• _Task requirements_:
Look through the data below and, wherever a line carries the word "اسمك", please copy that line.
Segment Start: Listed entries
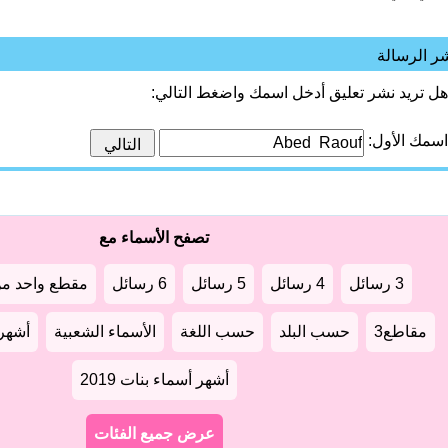
ر الرسالة
هل تريد نشر تعليق أدخل اسمك واضغط التالي:
اسمك الأول:
تصفح الأسماء مع
3 رسائل
4 رسائل
5 رسائل
6 رسائل
مقطع واحد من
مقاطع3
حسب البلد
حسب اللغة
الأسماء الشعبية
أشهر أ
أشهر أسماء بنات 2019
عرض جميع الفئات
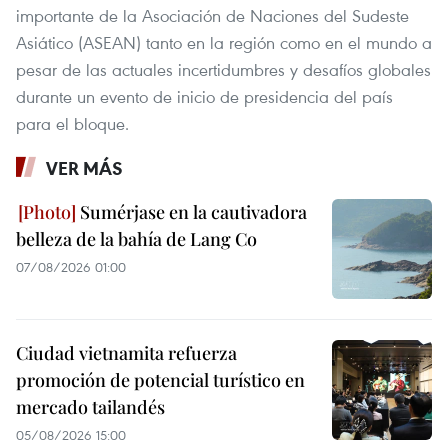
importante de la Asociación de Naciones del Sudeste
Asiático (ASEAN) tanto en la región como en el mundo a
pesar de las actuales incertidumbres y desafíos globales
durante un evento de inicio de presidencia del país
para el bloque.
VER MÁS
Sumérjase en la cautivadora
belleza de la bahía de Lang Co
07/08/2026 01:00
Ciudad vietnamita refuerza
promoción de potencial turístico en
mercado tailandés
05/08/2026 15:00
Segment End: Listed entries
• _Answer box_:
هل تريد نشر تعليق أدخل اسمك واضغط التالي:
اسمك الأول:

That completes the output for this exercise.